The RNLI and the Idiot

By | Category: Travel rumblings

Sailing, boating of all sorts, canoeing, surfing and kayaking are popular pastimes. Marinas mushroomed around our coastlines. In a 2006 survey sponsored by Sunsail it was estimated that nearly 3.7 million Britons are regularly involved in watersports for recreation.

Sometimes through no fault of their own, difficulties are encountered and the first call is to the RNLI, the Royal National Lifeboat Institution. The RNLI is run solely on public donations; the government makes no direct contribution. It is manned by volunteers who give freely of their time.

So when some idiot decides to make a hoax call there is just the chance that some tragedy might occur whilst the lifeboat is off on a wild goose chase.

But that wouldn’t happen you might say.

Tell that to the volunteers of the Moelfre, Holyhead and Rhyl lifeboats in North Wales. Some idiot has made three hoax calls in as many days and on one occasion, the Moelfre lifeboat couldn’t return due to high seas leaving that patch of the coastline without a rescue service.

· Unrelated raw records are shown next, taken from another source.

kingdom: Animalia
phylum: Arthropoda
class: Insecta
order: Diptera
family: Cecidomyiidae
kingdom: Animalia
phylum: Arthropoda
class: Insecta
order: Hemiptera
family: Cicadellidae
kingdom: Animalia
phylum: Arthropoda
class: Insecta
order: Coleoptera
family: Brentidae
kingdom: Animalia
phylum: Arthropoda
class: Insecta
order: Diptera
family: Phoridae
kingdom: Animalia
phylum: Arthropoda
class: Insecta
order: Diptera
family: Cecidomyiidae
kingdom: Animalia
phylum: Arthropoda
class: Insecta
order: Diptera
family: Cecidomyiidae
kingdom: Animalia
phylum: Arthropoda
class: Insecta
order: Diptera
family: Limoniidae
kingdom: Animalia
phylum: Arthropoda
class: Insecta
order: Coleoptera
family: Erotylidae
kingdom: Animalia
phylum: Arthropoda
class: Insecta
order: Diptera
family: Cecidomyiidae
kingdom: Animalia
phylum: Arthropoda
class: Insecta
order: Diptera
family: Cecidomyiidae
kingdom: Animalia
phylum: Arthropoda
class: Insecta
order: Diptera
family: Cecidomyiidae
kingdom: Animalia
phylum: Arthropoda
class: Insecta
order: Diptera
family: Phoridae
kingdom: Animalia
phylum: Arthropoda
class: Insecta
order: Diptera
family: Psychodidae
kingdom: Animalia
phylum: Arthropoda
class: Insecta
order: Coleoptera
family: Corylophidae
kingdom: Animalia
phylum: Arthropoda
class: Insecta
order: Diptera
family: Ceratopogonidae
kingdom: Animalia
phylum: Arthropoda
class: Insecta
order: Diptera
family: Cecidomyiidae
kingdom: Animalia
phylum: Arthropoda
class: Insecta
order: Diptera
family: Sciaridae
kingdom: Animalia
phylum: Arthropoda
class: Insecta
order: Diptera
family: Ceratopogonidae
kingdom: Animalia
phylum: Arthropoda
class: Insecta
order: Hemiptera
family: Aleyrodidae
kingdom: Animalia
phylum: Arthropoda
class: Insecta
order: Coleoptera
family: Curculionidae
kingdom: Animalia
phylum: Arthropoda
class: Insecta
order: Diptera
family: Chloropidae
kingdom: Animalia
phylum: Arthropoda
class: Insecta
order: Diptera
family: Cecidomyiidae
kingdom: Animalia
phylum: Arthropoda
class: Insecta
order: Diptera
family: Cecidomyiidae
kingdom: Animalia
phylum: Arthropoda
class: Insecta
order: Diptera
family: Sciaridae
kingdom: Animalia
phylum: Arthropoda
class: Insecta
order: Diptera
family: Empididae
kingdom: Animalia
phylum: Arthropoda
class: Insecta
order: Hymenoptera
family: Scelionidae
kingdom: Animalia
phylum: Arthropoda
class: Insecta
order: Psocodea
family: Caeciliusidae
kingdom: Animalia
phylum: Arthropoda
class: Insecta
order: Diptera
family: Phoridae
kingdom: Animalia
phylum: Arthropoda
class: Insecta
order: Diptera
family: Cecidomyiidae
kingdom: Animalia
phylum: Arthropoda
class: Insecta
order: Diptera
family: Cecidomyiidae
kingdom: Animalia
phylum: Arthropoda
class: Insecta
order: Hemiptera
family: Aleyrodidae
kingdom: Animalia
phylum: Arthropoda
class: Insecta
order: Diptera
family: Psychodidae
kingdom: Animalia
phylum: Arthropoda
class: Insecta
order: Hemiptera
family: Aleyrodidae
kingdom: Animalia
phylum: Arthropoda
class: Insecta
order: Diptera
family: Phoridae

This year the RNLI celebrates 200 years of the only full time lifeboat crew, Spurn Point, in Yorkshire. What they don’t want to celebrate is having to deal with idiots who think it amusing to send lifeboats on wasted journeys. So if they catch this person, I trust that the authorities will deal with them severely, not just with a warning. How about months of weekend work cleaning RNLI premises or something that benefits them? That might deter others because, as watersport tourists, we want to know the RNLI is available if we ever need them.